# What is needed
Copy the lines of the records from the one containing "order: Myrtales" through the one containing "common name: Cajuput", swapping "common name" for "vernacular name" and keeping all else unchanged. Give only those lines.
* begin Data supplied *
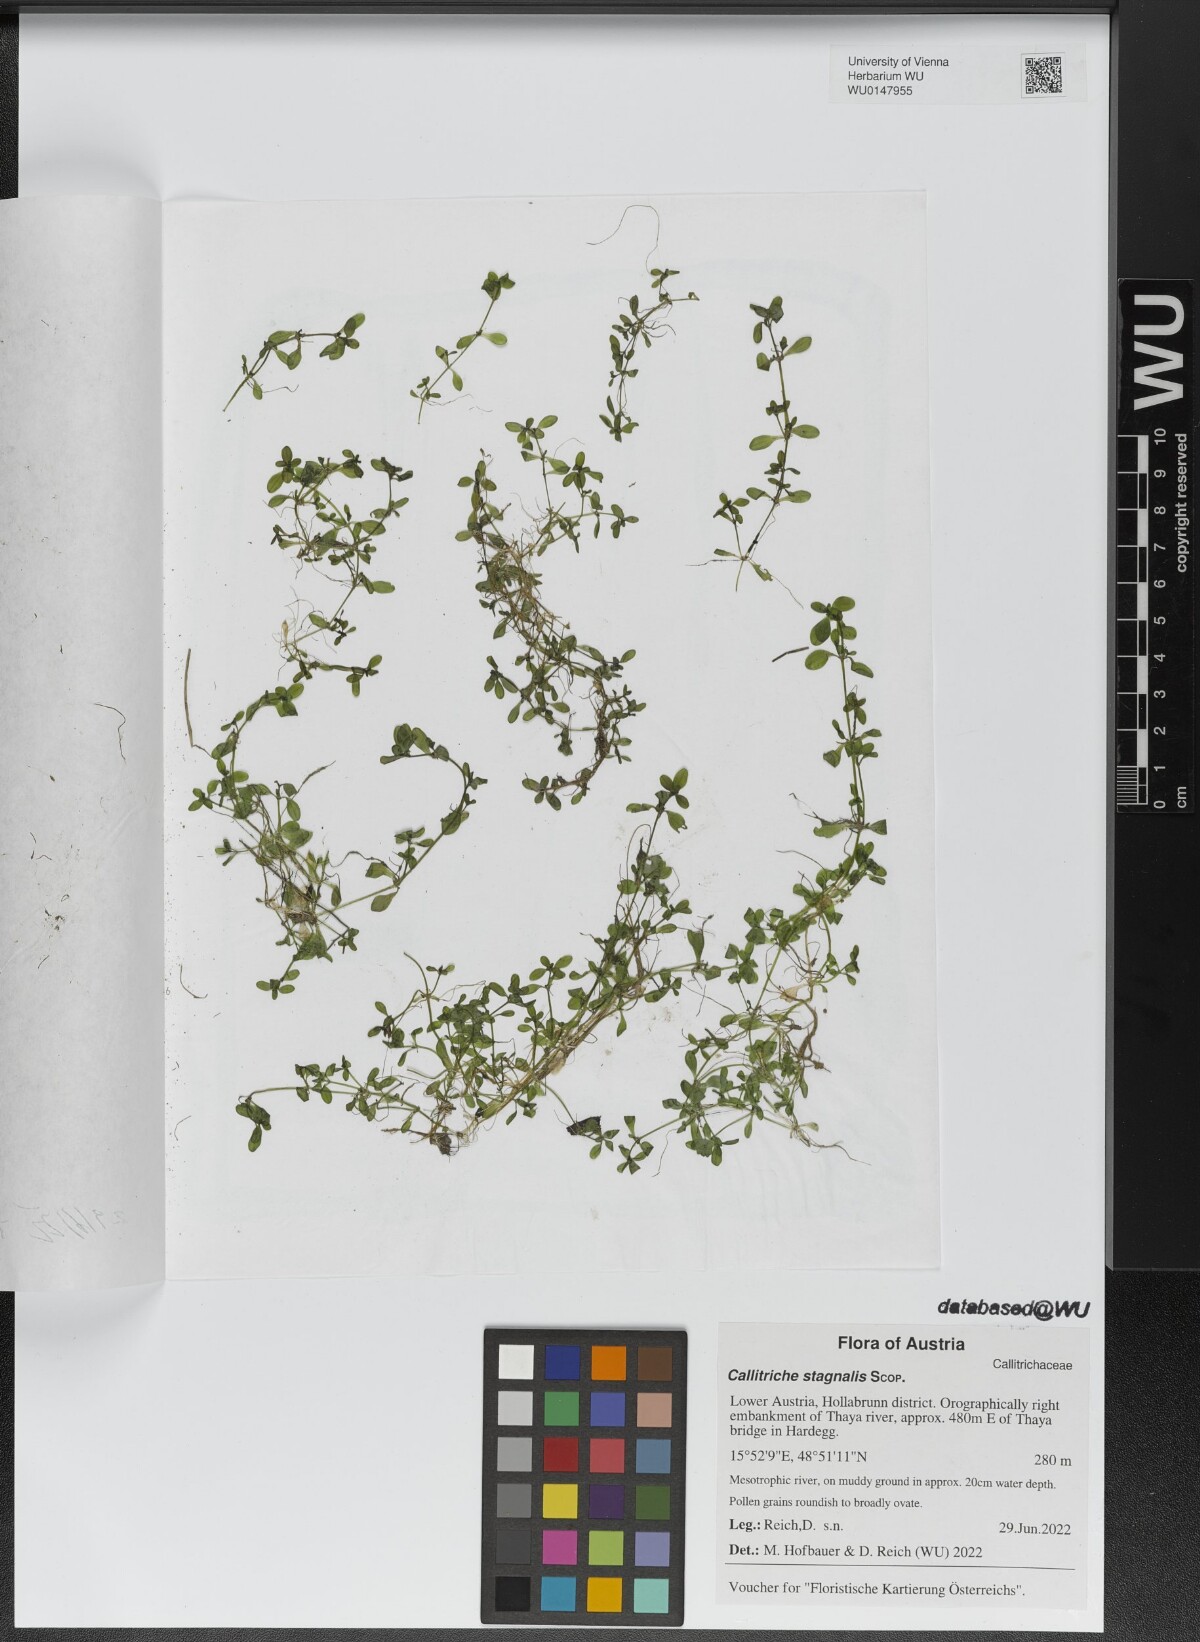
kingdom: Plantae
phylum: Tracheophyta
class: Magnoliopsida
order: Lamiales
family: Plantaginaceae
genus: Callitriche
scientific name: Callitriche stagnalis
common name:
* end Data supplied *
* begin Data supplied *
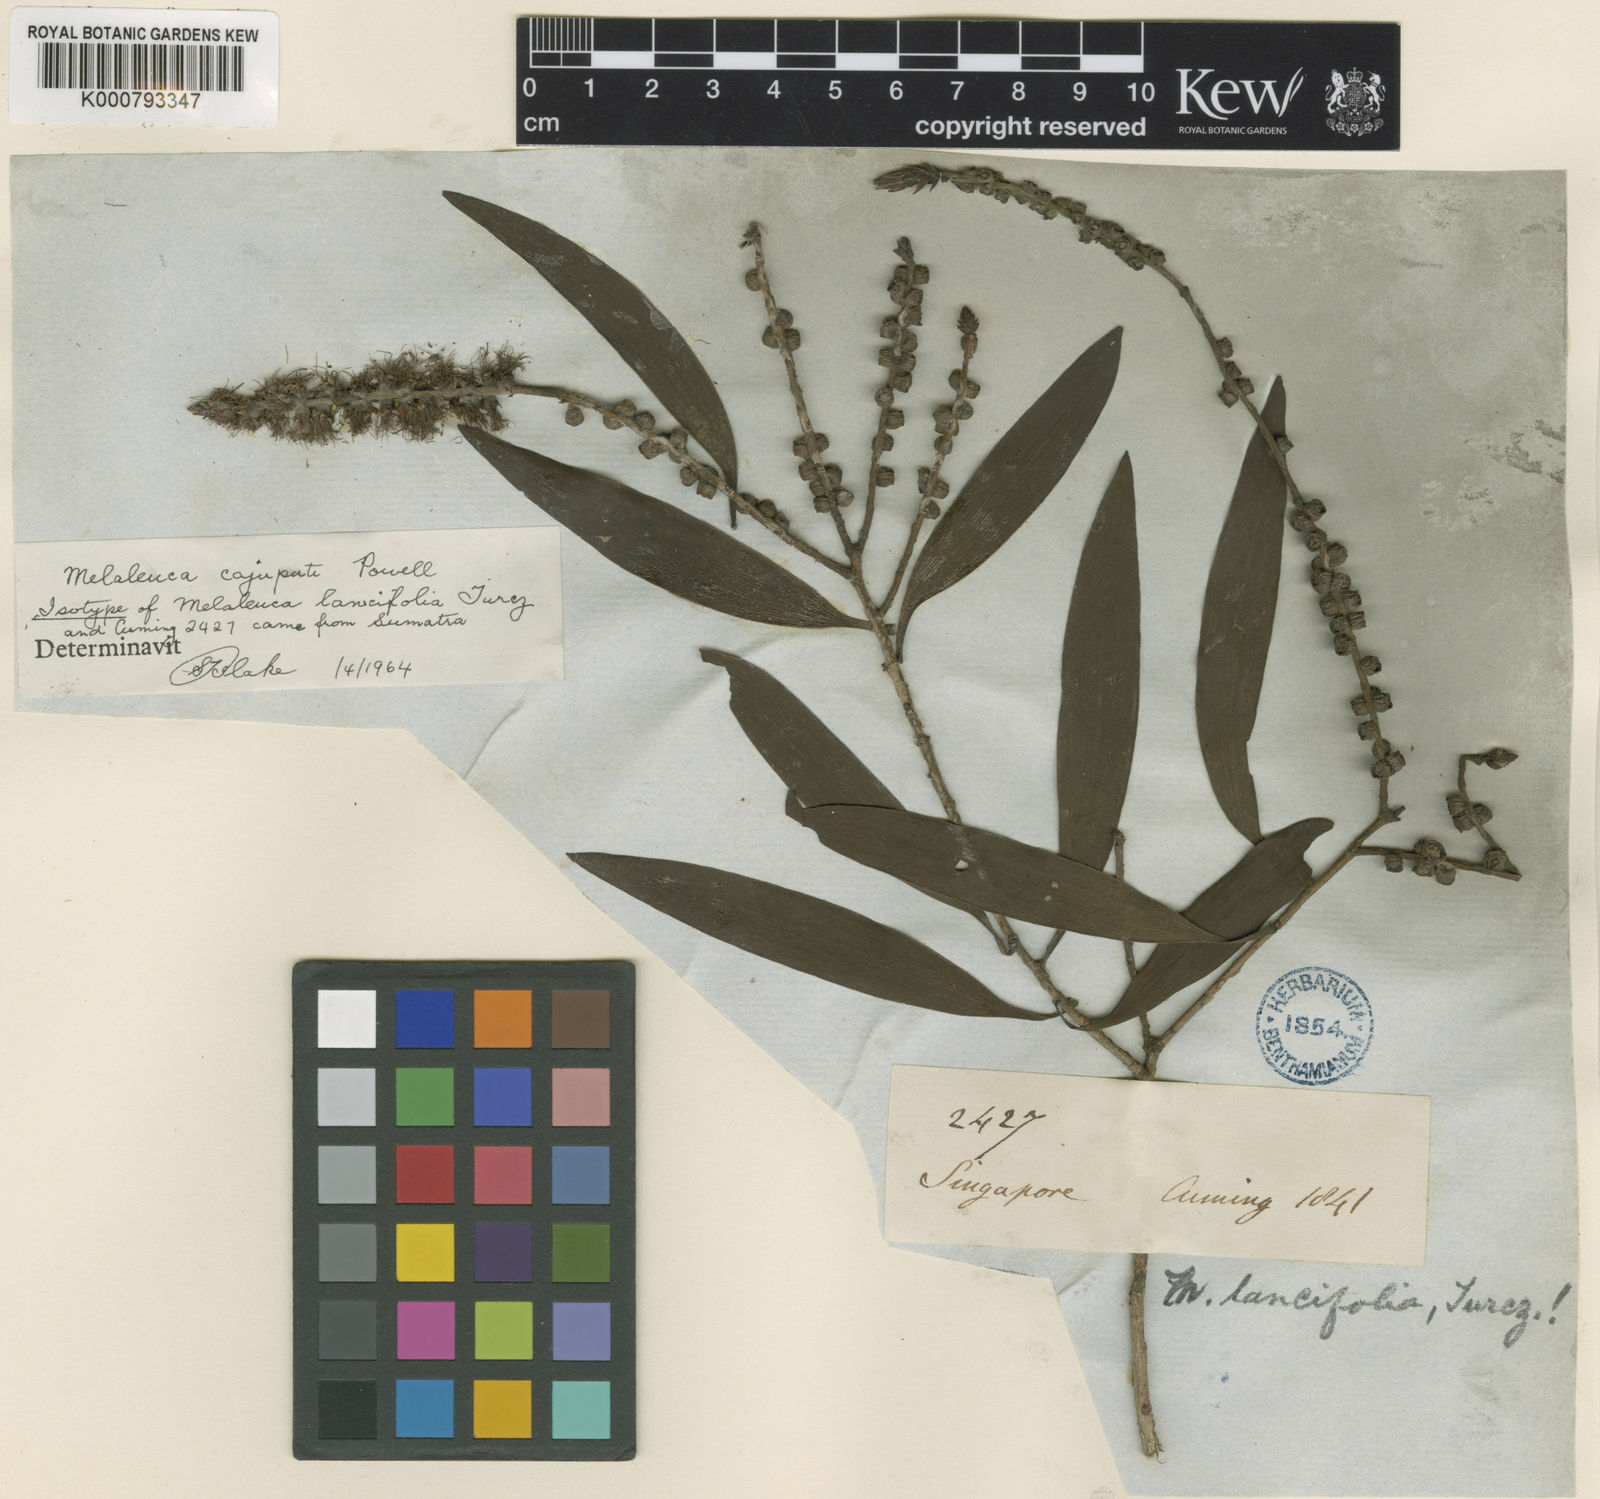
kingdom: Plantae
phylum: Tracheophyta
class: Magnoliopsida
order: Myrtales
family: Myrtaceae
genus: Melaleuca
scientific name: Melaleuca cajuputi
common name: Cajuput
* end Data supplied *
# Response to this task
order: Myrtales
family: Myrtaceae
genus: Melaleuca
scientific name: Melaleuca cajuputi
vernacular name: Cajuput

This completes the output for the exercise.